In the tutorial, we mount the SPAM model from the config map to /model
.
kubectl -n istio-system create configmap model --from-file=combined.bin=model.bin --from-file=combined.xml=model.xml
# We derive the configuration from the default manifest.
apiVersion: install.istio.io/v1alpha1
kind: IstioOperator
metadata:
namespace: istio-system
spec:
hub: docker.io/opea
tag: 1.23.0
components:
base:
enabled: true
pilot:
enabled: true
hub: docker.io/istio
ingressGateways:
- name: istio-ingressgateway
enabled: true
k8s:
volumes:
- name: model
volumeSource:
configMap:
name: model
volumeMounts:
- name: model
mountPath: /model
readOnly: true
egressGateways:
- name: istio-egressgateway
enabled: false
values:
defaultRevision: ""
global:
istioNamespace: istio-system
configValidation: true
gateways:
istio-ingressgateway: {}
istio-egressgateway: {}
istioctl install -f <CONFIGURATION>
Configuring the ingress gateway¶
Before deploying Guardrails, Istio ingress gateway should be setup first. Use the following YAMLs to configure a gateway on port 80 and accept HTTP requests on /
to the pipeline router.
apiVersion: networking.istio.io/v1
kind: Gateway
metadata:
name: chatqna-gateway
namespace: istio-system
spec:
selector:
istio: ingressgateway
servers:
- hosts:
- chatqna-service.com
port:
name: http
number: 80
protocol: HTTP
apiVersion: networking.istio.io/v1
kind: VirtualService
metadata:
name: chatqna-virtual-service
namespace: istio-system
spec:
gateways:
- istio-system/chatqna-gateway
hosts:
- chatqna-service.com
http:
- match:
- uri:
prefix: /
route:
- destination:
host: router-service.chatqa.svc.cluster.local
port:
number: 8080
The service is ready. We can then determine the ingress IP and port for validation. If you are evaluating OPEA Pipeline Proxy in a local environment without any load balancer, you can change the service type of the service istio-ingressgateway
from LoadBalancer
to NodePort
.
export INGRESS_HOST=$(kubectl -n istio-system get service istio-ingressgateway -o jsonpath='{.status.loadBalancer.ingress[0].ip}')

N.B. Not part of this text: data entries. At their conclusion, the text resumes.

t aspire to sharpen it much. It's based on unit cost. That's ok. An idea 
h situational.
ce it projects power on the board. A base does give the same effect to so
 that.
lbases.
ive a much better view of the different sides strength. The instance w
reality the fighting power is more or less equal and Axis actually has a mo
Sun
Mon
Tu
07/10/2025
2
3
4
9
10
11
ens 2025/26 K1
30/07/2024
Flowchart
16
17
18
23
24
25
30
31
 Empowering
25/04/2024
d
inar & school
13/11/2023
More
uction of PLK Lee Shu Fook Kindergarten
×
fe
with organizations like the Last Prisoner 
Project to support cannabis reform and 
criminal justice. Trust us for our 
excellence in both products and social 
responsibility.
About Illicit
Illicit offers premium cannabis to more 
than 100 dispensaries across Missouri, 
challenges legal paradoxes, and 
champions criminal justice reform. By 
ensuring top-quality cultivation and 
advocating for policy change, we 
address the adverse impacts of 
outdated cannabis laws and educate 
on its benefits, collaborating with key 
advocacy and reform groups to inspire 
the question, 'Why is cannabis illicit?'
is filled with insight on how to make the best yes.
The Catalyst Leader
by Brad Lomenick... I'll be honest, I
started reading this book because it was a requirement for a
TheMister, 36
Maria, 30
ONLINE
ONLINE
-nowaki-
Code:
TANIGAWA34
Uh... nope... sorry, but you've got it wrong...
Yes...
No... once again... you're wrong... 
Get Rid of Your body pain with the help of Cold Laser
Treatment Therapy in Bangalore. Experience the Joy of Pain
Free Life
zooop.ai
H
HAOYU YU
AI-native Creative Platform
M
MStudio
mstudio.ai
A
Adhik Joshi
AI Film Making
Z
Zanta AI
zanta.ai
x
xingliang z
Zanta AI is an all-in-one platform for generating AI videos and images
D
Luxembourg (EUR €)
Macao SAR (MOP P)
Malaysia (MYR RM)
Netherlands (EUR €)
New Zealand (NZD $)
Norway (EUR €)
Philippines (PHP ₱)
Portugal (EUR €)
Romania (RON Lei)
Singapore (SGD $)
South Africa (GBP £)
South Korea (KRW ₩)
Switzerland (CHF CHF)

export INGRESS_PORT=$(kubectl -n istio-system get service istio-ingressgateway -o jsonpath='{.spec.ports[?(@.name=="http2")].port}')
We can then validating the Guardrails with the following curl
command.
curl -H "Host:chatqna-service.com" -d "{\"text\": \"Free money\"}" "http://$INGRESS_HOST:$INGRESS_PORT/"
# Omitted
Integrating Guardrails in the ingress gateway¶
We can now integrate Guardrails in the ingress gateway using Envoy filter. We will insert Guardrails in GATEWAY
context and match all incoming requests.
apiVersion: networking.istio.io/v1alpha3
kind: EnvoyFilter
metadata:
name: guardrails
namespace: istio-system
spec:
workloadSelector:
labels:
istio: ingressgateway
configPatches:
- applyTo: HTTP_FILTER
match:
context: GATEWAY
listener:
portNumber: 8080
filterChain:
filter:
name: envoy.filters.network.http_connection_manager
subFilter:
name: envoy.filters.http.router
patch:
operation: INSERT_BEFORE
value:
name: envoy.filters.http.guardrails
typed_config:
"@type": type.googleapis.com/envoy.extensions.filters.http.guardrails.v3.Guardrails
model_path: /model/combined.xml
source: REQUEST
action: ALLOW
Validating the result¶
After integrating Guardrails, we can validate the result using curl
again.
curl -H "Host:chatqna-service.com" -d "{\"text\": \"Free money\"}" "http://$INGRESS_HOST:$INGRESS_PORT/"
# Access denied
As a result, the request has been rejected.